● What you need to do: Every line in the listing below that holds the word "down" should be returned.

● Exercise material:
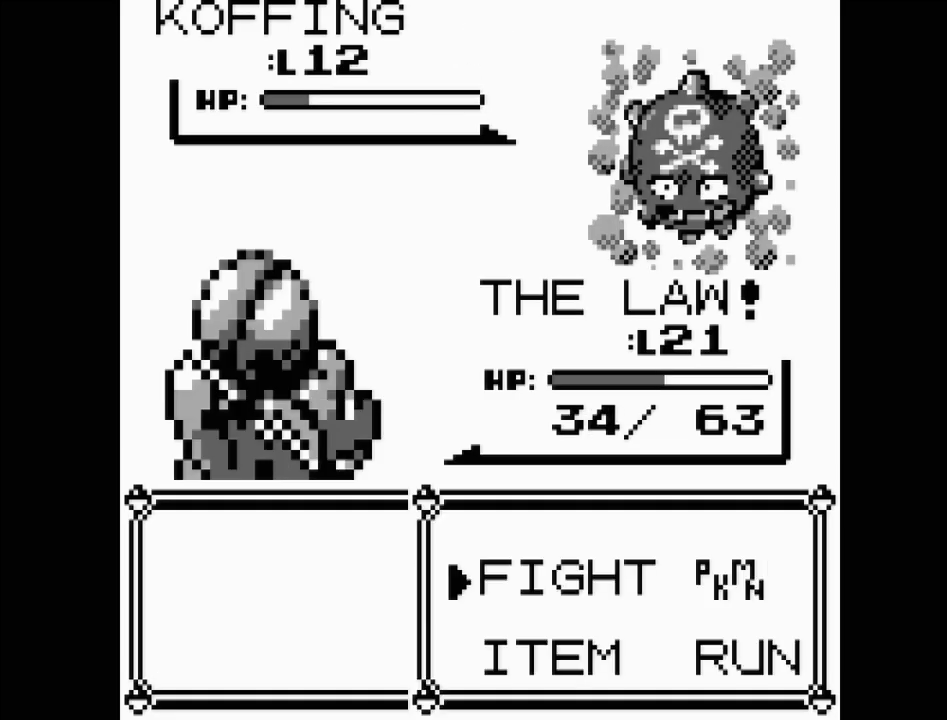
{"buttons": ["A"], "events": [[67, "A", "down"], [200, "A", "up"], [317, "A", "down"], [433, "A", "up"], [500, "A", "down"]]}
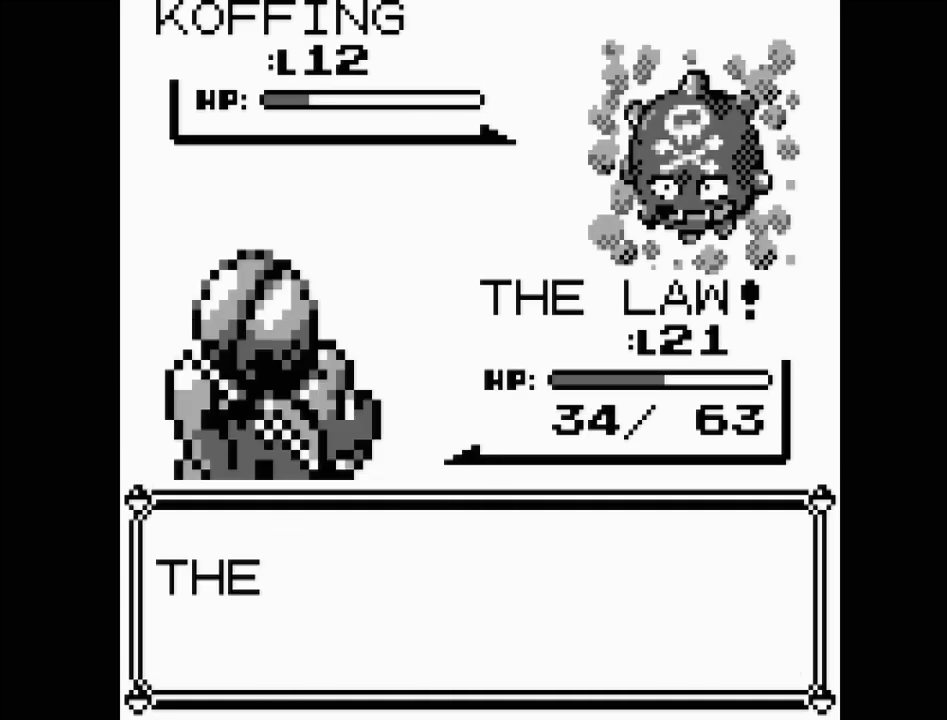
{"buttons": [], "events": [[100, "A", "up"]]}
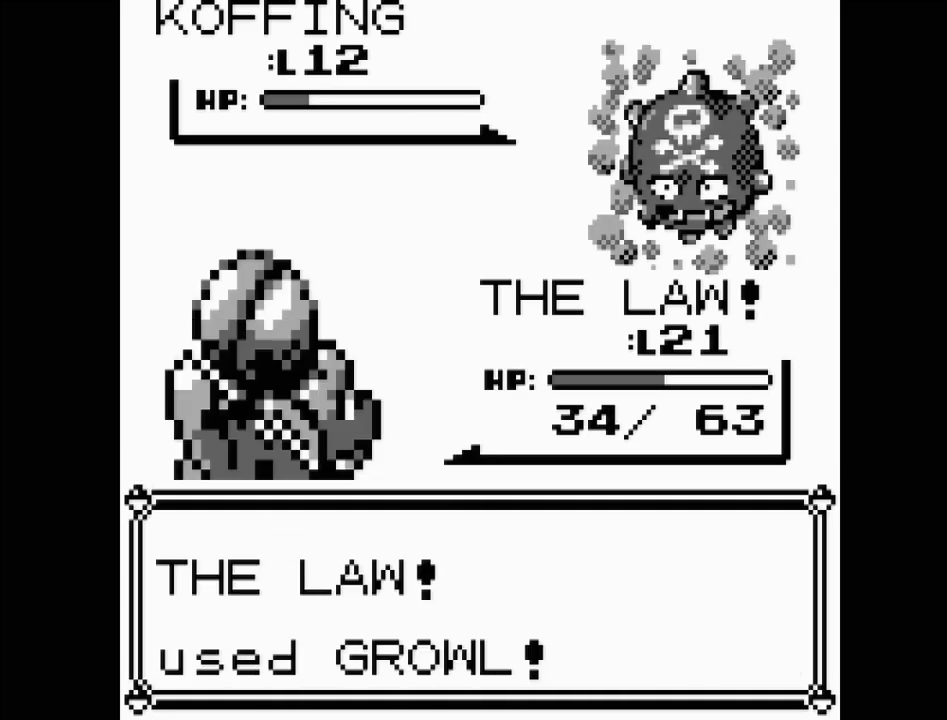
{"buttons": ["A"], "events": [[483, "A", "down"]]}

...

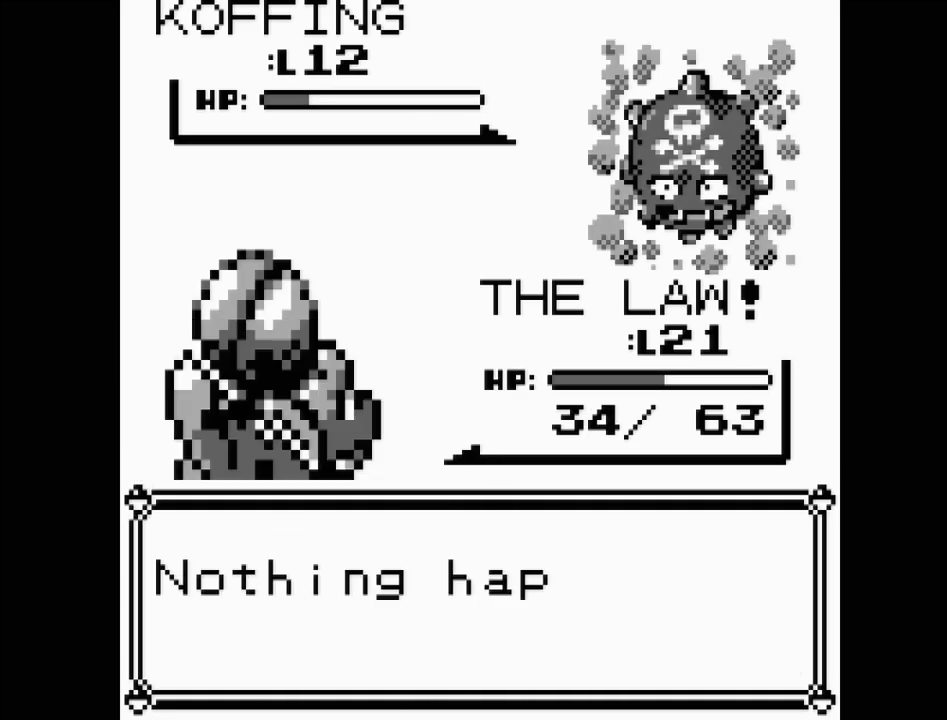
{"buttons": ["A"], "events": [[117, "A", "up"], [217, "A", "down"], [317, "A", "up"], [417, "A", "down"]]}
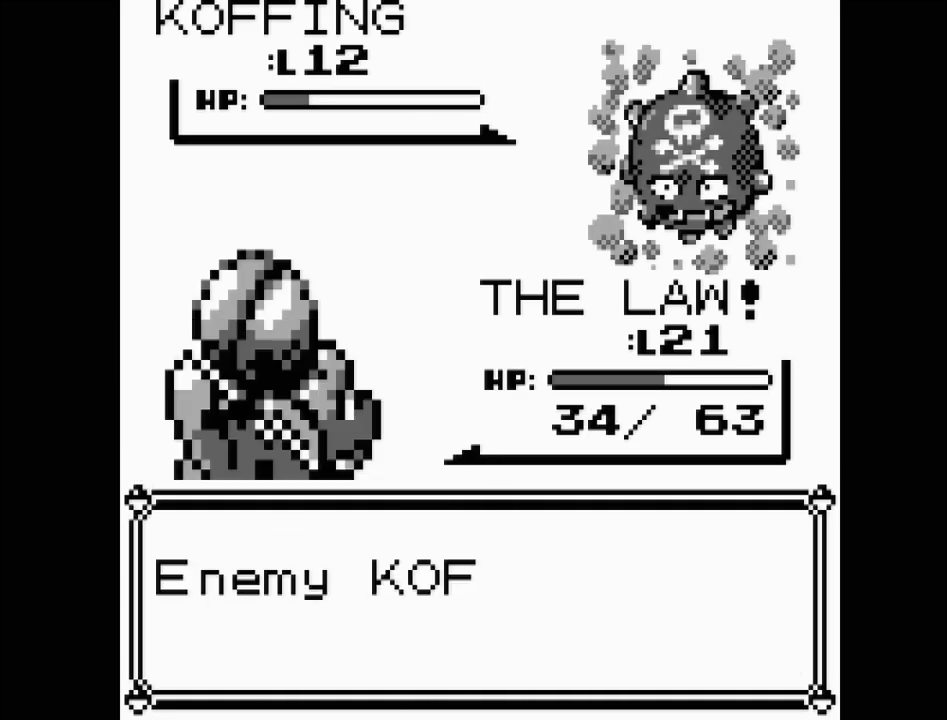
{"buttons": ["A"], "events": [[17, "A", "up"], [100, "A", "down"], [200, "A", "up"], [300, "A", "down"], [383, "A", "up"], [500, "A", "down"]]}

---

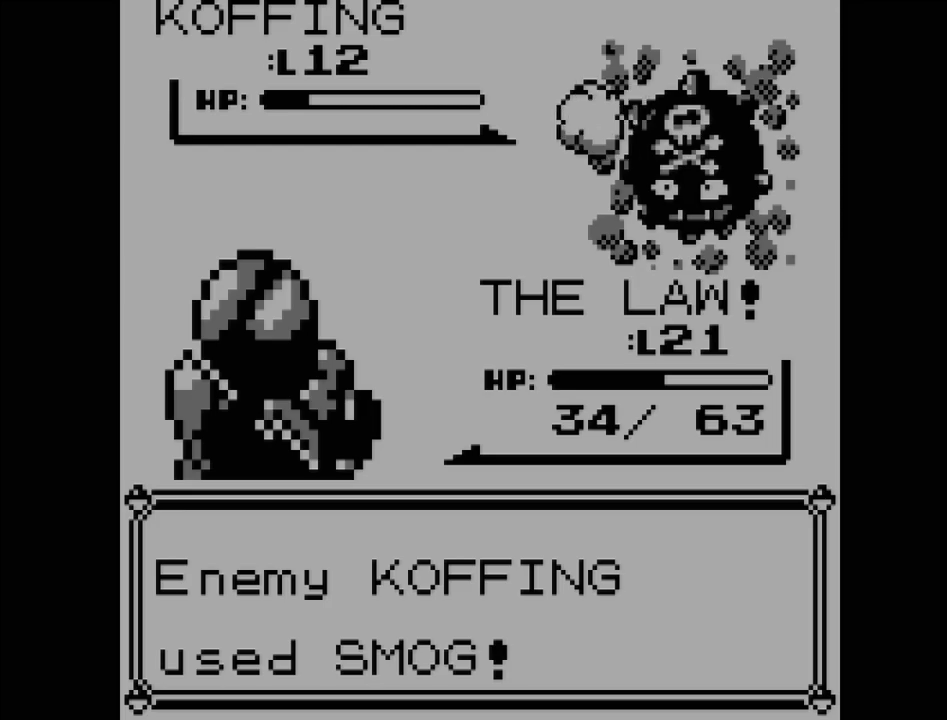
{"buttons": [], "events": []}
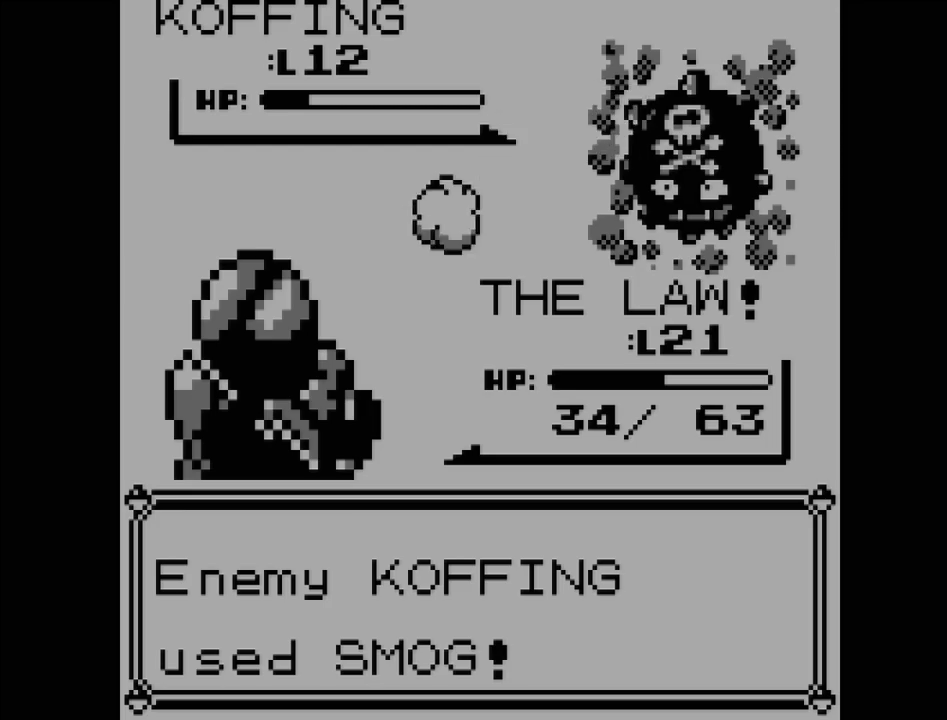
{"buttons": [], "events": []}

● Exercise answer:
{"buttons": ["A"], "events": [[67, "A", "down"], [200, "A", "up"], [317, "A", "down"], [433, "A", "up"], [500, "A", "down"]]}
{"buttons": ["A"], "events": [[483, "A", "down"]]}
{"buttons": ["A"], "events": [[117, "A", "up"], [217, "A", "down"], [317, "A", "up"], [417, "A", "down"]]}
{"buttons": ["A"], "events": [[17, "A", "up"], [100, "A", "down"], [200, "A", "up"], [300, "A", "down"], [383, "A", "up"], [500, "A", "down"]]}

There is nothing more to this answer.